Ryan McKnight, Editor of FC Business, said: “On one hand we are saying football clubs must be solvent and profitable and on the other hand there is discriminative legislation preventing further revenue growth in this area. The law needs to be reviewed – we believe the issue should be discussed in public in an open and honest manner. Football fans are being discriminated against.”

“Football clubs now, more than ever, need to be able to generate extra revenue. Allowing fans the opportunity to take their drinks back to their seats will ease concourse congestion allowing more fans to purchase drinks and food helping to increase revenue as well as promoting a more sensible approach to drinking.”

The campaign’s initial objectives are to open up the debate on alcohol consumption at games which they hope will lead to a full risk analysis. Should this risk assessment prove acceptable to the authorities FC Business hopes that the current legislation would be amended to bring football into line with other sports.

This would prove a win-win for both clubs and fans as a loosening of the law would increase clubs’ potential profit from alcohol sales while ending discrimination against football fans. Football clubs’ commercial departments might also offer a warm welcome to any changes as, at present, the law prevents VIP guests enjoying the same hospitality that they might enjoy at other sports.
If they wish to sip champagne while play continues a curtain has to be drawn across the VIP box’s window so they are not consuming within sight of the pitch. Of course a change in the legislation would also allow ‘normal’ fans to sup a pint on the terraces too as supporters in other countries such as Germany can.

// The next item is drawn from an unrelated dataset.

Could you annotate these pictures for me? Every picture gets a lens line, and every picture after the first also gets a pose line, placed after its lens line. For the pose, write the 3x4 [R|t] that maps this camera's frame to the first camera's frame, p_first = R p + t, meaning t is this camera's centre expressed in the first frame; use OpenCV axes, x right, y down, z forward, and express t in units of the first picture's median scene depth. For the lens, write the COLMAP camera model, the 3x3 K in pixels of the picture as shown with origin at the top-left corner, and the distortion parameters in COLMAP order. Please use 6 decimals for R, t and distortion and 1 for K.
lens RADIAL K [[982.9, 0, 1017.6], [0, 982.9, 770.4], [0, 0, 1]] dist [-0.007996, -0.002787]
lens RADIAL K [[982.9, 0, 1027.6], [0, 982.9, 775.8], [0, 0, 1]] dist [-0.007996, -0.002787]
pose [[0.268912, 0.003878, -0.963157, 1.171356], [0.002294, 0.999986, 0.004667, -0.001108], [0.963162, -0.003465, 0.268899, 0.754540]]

Speaking to FC Business FSF Chair Malcolm Clarke backed the proposed law change and argued it would also help ease crowd congestion: “This legislation is outdated. What does it achieve? What happens inside grounds is that because it is a criminal offence to consume alcohol within sight of the pitch, there are often last-minute rushes into stands from the concourse at the start of games, as fans charge in from the pub, rather than them coming in an orderly fashion.

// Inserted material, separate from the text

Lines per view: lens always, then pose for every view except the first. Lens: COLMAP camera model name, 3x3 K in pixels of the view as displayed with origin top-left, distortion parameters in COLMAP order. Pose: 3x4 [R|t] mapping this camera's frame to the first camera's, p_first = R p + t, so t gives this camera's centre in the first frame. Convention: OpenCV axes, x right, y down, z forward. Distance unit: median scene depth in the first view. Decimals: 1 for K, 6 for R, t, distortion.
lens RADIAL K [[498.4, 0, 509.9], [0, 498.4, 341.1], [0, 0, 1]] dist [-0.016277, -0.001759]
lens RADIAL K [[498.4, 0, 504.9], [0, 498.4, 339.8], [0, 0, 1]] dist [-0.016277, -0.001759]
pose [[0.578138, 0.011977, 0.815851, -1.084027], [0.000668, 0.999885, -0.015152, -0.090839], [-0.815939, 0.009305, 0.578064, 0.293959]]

“From a crowd management point of view it is not sensible; in fact it is stupid and counter-productive. Football fans are being discriminated against and the law is disproportionate. In rugby it is OK to drink in your seats, often in the very same seats as football fans are not allowed to drink in. It is absurd.

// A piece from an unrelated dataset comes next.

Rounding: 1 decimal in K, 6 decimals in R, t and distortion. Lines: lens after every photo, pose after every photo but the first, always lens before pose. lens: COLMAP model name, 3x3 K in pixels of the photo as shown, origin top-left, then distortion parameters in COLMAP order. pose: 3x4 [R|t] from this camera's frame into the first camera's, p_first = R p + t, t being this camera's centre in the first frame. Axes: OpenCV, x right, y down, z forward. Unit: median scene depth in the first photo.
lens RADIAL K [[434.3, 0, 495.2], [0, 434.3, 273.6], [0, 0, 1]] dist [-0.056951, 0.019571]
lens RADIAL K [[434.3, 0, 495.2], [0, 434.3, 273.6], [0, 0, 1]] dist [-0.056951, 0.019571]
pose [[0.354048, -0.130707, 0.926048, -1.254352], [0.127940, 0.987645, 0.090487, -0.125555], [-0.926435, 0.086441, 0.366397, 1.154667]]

“It is also an offence to drink on official coaches and mini-buses going to football, but not in rugby or cricket. It should be left to the coach trip parties to decide. There has been no proper risk analysis for what this Act achieves and whether it is necessary. The law is an ass and should be abolished. It is a crude way to tackle the issue and serves no purpose. It doesn’t reduce drinking; it just means fans drink in a shorter time. It has nothing going for it.”

FC Business argues that now is the time to acknowledge the game’s changing demographics and “considerable progress” in tackling past demons. Over the coming months, F.C. Business will be promoting the campaign which will take in the views of the clubs, the police and stadium safety officers, football fans, and the drinks industry.